**Course Objectives:** This is a *fundamental* course in numerical analysis, and builds from concepts of numerical interpolation and approximation, to integration and differentiation, and finally to ordinary and partial differential equations. The primary goal is for students gain a complete understanding of how to evaluate the efficacy of numerical methods, specifically their accuracy, stability, and convergence properties. This is *not* a survey course, although students will program methods to gain understanding of how methods work, in particular to compare advantages and disadvantages of various algorithms.

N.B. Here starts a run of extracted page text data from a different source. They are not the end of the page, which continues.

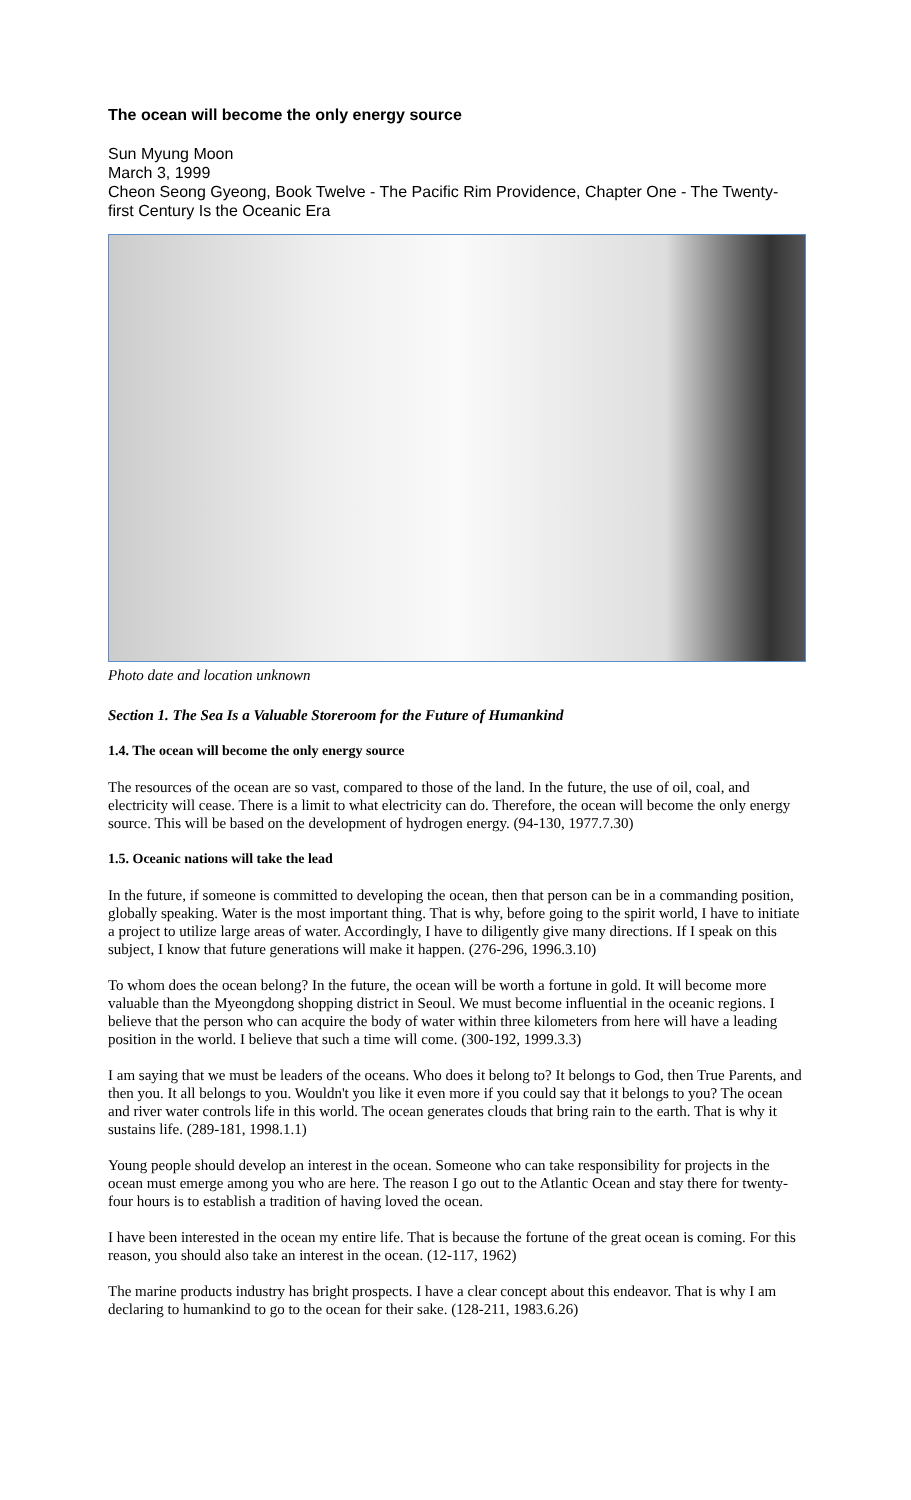The ocean will become the only energy source
Sun Myung Moon
March 3, 1999
Cheon Seong Gyeong, Book Twelve - The Pacific Rim Providence, Chapter One - The Twenty-first Century Is the Oceanic Era
Photo date and location unknown
Section 1. The Sea Is a Valuable Storeroom for the Future of Humankind
1.4. The ocean will become the only energy source
The resources of the ocean are so vast, compared to those of the land. In the future, the use of oil, coal, and electricity will cease. There is a limit to what electricity can do. Therefore, the ocean will become the only energy source. This will be based on the development of hydrogen energy. (94-130, 1977.7.30)
1.5. Oceanic nations will take the lead
In the future, if someone is committed to developing the ocean, then that person can be in a commanding position, globally speaking. Water is the most important thing. That is why, before going to the spirit world, I have to initiate a project to utilize large areas of water. Accordingly, I have to diligently give many directions. If I speak on this subject, I know that future generations will make it happen. (276-296, 1996.3.10)
To whom does the ocean belong? In the future, the ocean will be worth a fortune in gold. It will become more valuable than the Myeongdong shopping district in Seoul. We must become influential in the oceanic regions. I believe that the person who can acquire the body of water within three kilometers from here will have a leading position in the world. I believe that such a time will come. (300-192, 1999.3.3)
I am saying that we must be leaders of the oceans. Who does it belong to? It belongs to God, then True Parents, and then you. It all belongs to you. Wouldn't you like it even more if you could say that it belongs to you? The ocean and river water controls life in this world. The ocean generates clouds that bring rain to the earth. That is why it sustains life. (289-181, 1998.1.1)
Young people should develop an interest in the ocean. Someone who can take responsibility for projects in the ocean must emerge among you who are here. The reason I go out to the Atlantic Ocean and stay there for twenty-four hours is to establish a tradition of having loved the ocean.
I have been interested in the ocean my entire life. That is because the fortune of the great ocean is coming. For this reason, you should also take an interest in the ocean. (12-117, 1962)
The marine products industry has bright prospects. I have a clear concept about this endeavor. That is why I am declaring to humankind to go to the ocean for their sake. (128-211, 1983.6.26)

Numerical analysis is a fundamental topic in applied mathematics. Many practical problems that scientists try to solve are based on mathematical models, but few can be solved analytically, either due to their complexity, large number of variables, or lack of information. Computational algorithms are therefore needed for approximating these solutions. It is critically important to maintain the important mathematical properties of the underlying system when developing these computational algorithms. Numerical analysis is about developing good computational techniques for broad based problems and demonstrating that these properties hold both theoretically and computationally. Numerical analysts make sure that computational algorithms are trustworthy so that domain scientists can be confident in the results of their experiments. Numerical analysts also answer the question, "what assumptions of the underlying problem are necessary for this computational method to succeed?" The general subjects we discuss in this course are critical to developing specific algorithms for solving problems in data science, signal and image processing, and evolutionary dynamics. We will use MATLAB to verify our understanding of the theoretical results, but developing programming skills are not the main focus of the course.